- [Required action A]
Answer these from the article on the Roosevelt Island Tram slowdown:
(i) What building complex is A.S. Unterweiser a resident of?
(ii) On what date did the New York Times headline "Tram Visitors Plaguing Roosevelt Island" run?
(iii) Which RIOC contractor does the article say the slowdown decision serves?
- [Required action B]
Pick up the article on the Roosevelt Island Tram slowdown after its last sentence and keep writing it.

Segment Start: Supplied passage

“This schedule was obviously devised by people who never ride the Tram,” wrote one resident. The backlash following RIOC’s announcement of a Tram slowdown was swift and clear.
by David Stone
The Roosevelt Island Daily News
“It is already impossibly crowded with tourists, and you’ve taken two away every rush hour, and one away every hour in non-rush hours?” Manhattan Park resident A.S. Unterweiser wrote in an email to RIOC.
Unterweiser and others did the math. Slowing down the Tram means a severe cutback in service for an already overused system. Cabin crowding and long lines for boarding are inevitable. It will only get worse as tourists pack into Manhattan for end of the year holidays.
Surprisingly – and annoyingly – this is a fifty year old problem that RIOC knows about and will not fix.

Distant Mirror: Backlash from 1976
Tram Visitors Plaguing Roosevelt Island is a New York Times headline from May 29th, 1976. That was just two weeks after the Tram opened.
Stung by complaints of Roosevelt Island residents over the huge flow of tramway riders that spilled onto their quiet East River complex last weekend, the island’s management is taking steps to control the influx of outsider this weekend. – New York Times, Tram Visitors Plaguing Roosevelt Island.
Sound familiar?
RIOC’s predecessor, The Roosevelt Island Development Corporation had an answer: “Beginning yesterday, residents were issued priority passes for the tram and a minibus that travels from the tramway station through the island’s Main Street.” Wouldn’t it be nice?
Same Old Song
As long as we’re on music themes… Wouldn’t it be nice if that level of support stayed? It didn’t though. There were even times, under CEO Jerome Blue, when RIOC pleaded with the city on behalf of bringing in more tourists.
But RIOC has been tone deaf for a long time. Or, at least, they’re not singing a tune on which the community can harmonize. Our question grows louder: Why does RIOC continue making major decisions affecting residents without talking with anyone outside their box?
Practically begging for a backlash, this decision seems impulsive. It meets the needs of RIOC contractor, Leitner-POMA, and nobody else. Oddly enough, Leitner-POMA caused the cabin braking, swinging and swaying. Failures at ongoing maintenance are gifts that keep on giving.
While blame is currently assigned to a worn out communications system connecting the cabins within the larger system, there’s little assurance that it’s the real answer. The problems go back for over a year. If they’re that simple, why weren’t they fixed months ago? Why didn’t RIOC and Leitner-POMA get serious until Assembly Member Rebecca Seawright sicced the Department of Labor on them?

Segment End: Supplied passage
Segment Start: Supplied records

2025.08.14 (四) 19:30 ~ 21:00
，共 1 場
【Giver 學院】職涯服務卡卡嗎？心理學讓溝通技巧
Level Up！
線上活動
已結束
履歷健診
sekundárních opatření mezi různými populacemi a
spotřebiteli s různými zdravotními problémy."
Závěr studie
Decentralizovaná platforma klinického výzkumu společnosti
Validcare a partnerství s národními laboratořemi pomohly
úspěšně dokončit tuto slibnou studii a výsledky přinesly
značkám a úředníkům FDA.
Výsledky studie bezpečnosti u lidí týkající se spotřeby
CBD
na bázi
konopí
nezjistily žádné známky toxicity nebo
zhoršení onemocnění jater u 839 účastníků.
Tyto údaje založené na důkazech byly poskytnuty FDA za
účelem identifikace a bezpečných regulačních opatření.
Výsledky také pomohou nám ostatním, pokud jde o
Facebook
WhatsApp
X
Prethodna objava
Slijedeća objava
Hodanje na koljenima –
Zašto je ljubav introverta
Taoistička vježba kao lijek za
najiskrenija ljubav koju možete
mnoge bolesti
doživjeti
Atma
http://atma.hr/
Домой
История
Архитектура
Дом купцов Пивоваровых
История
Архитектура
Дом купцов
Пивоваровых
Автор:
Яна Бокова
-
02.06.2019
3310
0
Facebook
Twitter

Segment End: Supplied records

- [Output A]
(i) Manhattan Park
(ii) May 29th, 1976
(iii) Leitner-POMA

- [Output B]
The Slowdown Impact
The math spiking backlash is simple. During rush hours under normal conditions, cabins lifted off ever 7 1/2 minutes. With Max cabin capacity set at 110 passengers, 8 trips per hour delivers 880 riders each way. The slowdown takes it down to 10.5 minutes – just 5 1/2 trips – per hour carries only 605 passengers when packed in like dead sardines.
Above: Tourists boarding a Roosevelt Island Tram cabin.
The other 175 will string their way around the Tram plaza and along the sidewalks.
Again, we quote A.E. Unterweiser: “This is unconscionable. Between that and the continuing Red Bus situation, you’re basically telling Roosevelt Island residents with impaired mobility to stay in their apartments.”
Roosevelt Island was once known as a refuge for people with disabilities, a pioneer in barrier free design. Not anymore. For many elderly and disabled, it’s approaching a hellhole where they are no longer welcome.
Facing the backlash: Can RIOC do better?
First, let’s do away with the rationale that RIOC can’t legally give preference to Roosevelt Islanders or even people with disabilities when boarding tram cabins. Anyone can, not just spell “hogwash,” but can also use it in a sentence.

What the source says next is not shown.